Your objective
Repeat the material between the lines holding "genus: Colias" and "genus: Ficaria", inclusive, and leave the pictures out of your answer.

Supplied records
*-*-*
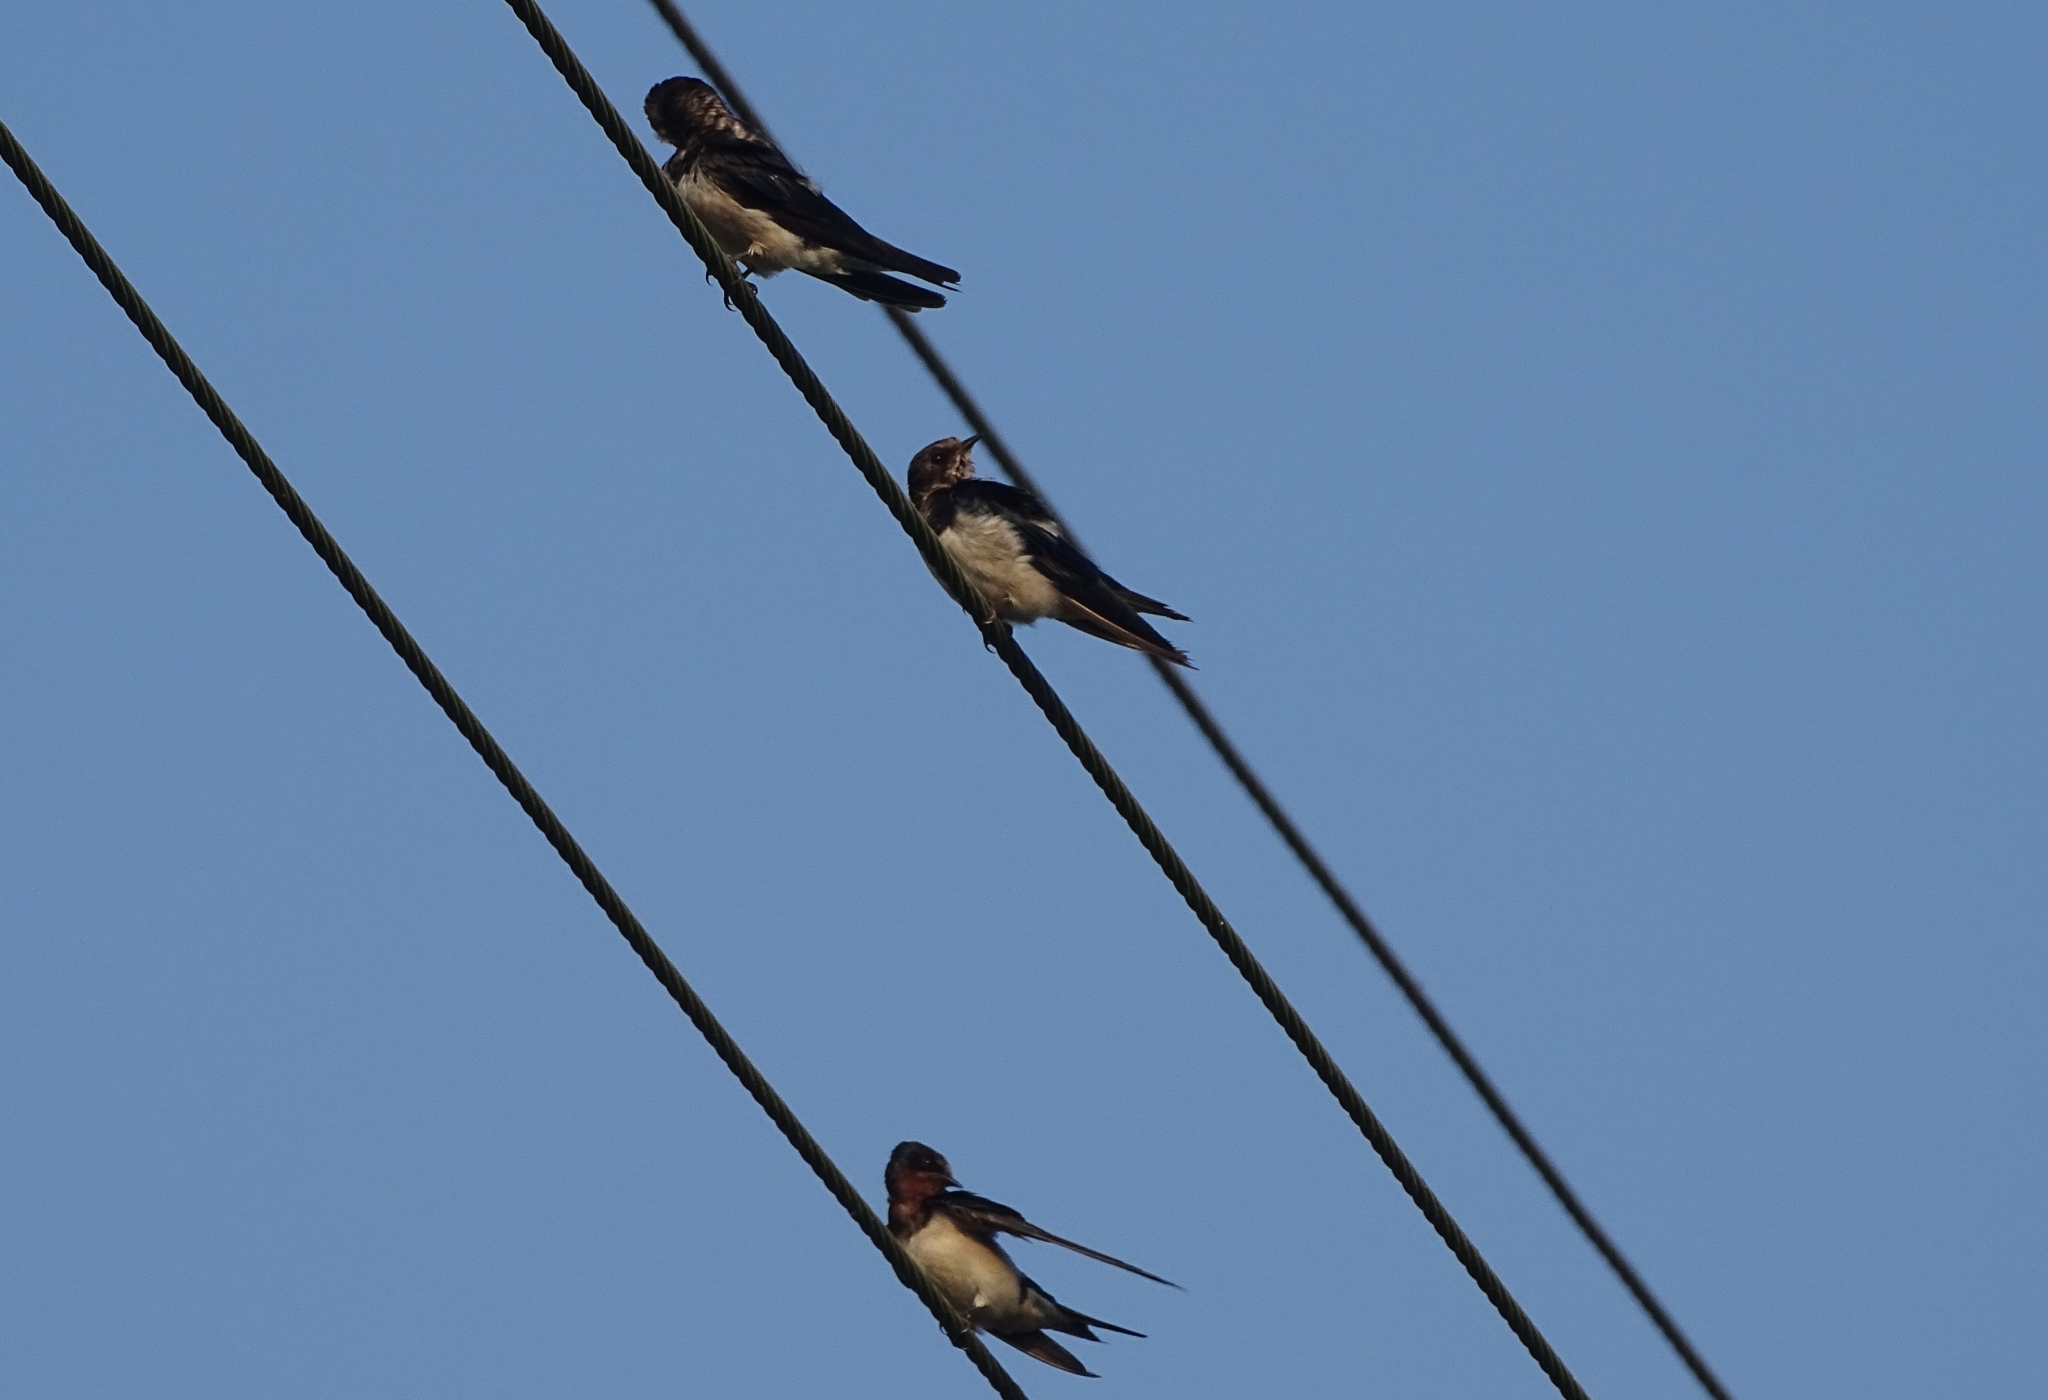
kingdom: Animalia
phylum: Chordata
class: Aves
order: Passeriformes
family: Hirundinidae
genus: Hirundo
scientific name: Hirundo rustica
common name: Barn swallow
*-*-*
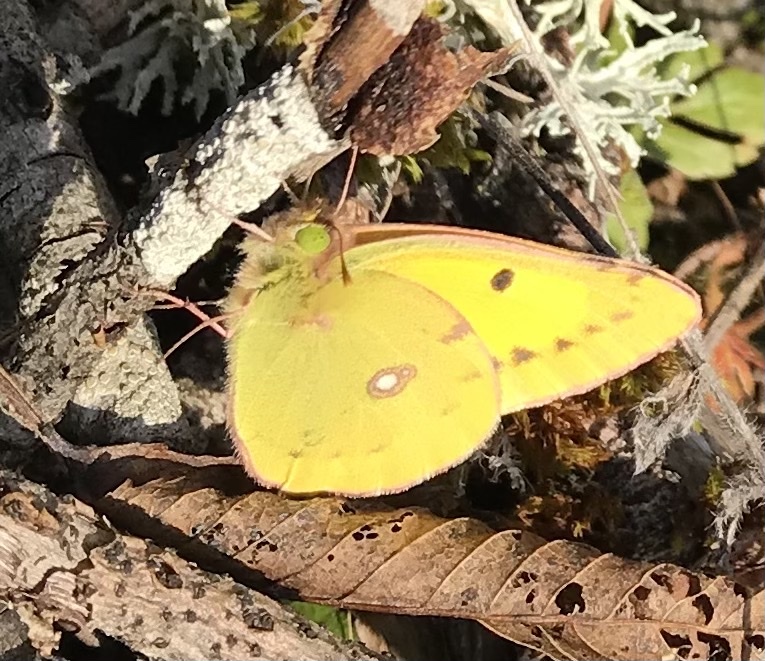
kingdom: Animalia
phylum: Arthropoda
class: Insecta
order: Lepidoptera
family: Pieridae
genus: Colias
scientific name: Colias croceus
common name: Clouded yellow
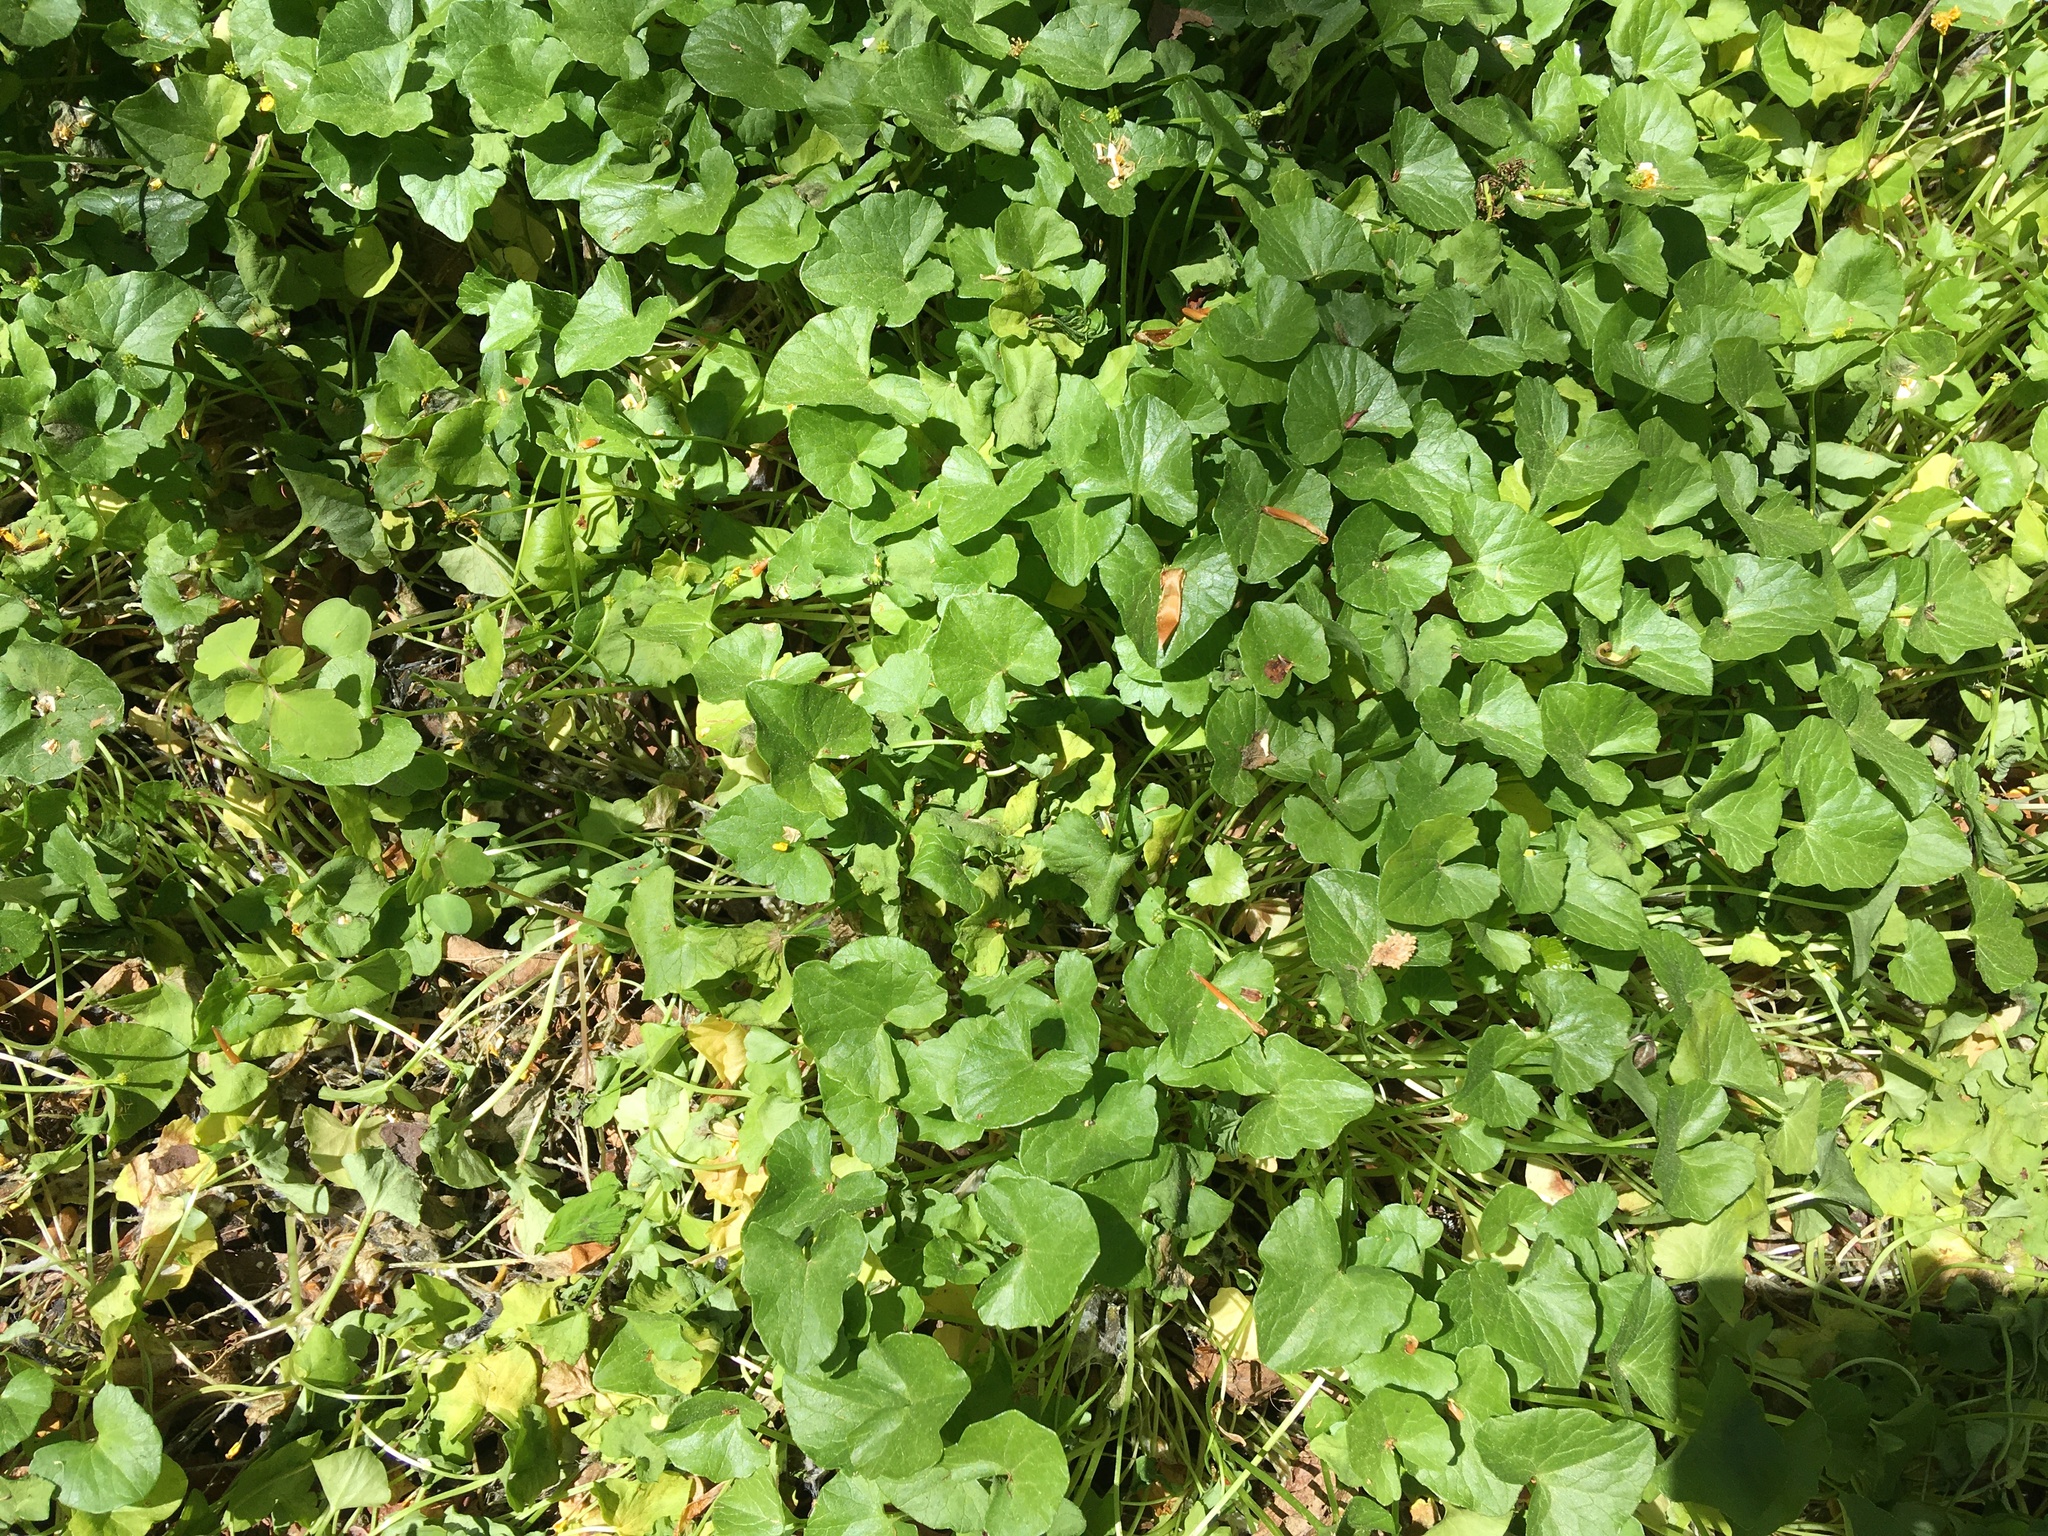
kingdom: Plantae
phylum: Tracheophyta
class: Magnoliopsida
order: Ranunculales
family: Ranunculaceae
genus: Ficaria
*-*-*
The answer
genus: Colias
scientific name: Colias croceus
common name: Clouded yellow
kingdom: Plantae
phylum: Tracheophyta
class: Magnoliopsida
order: Ranunculales
family: Ranunculaceae
genus: Ficaria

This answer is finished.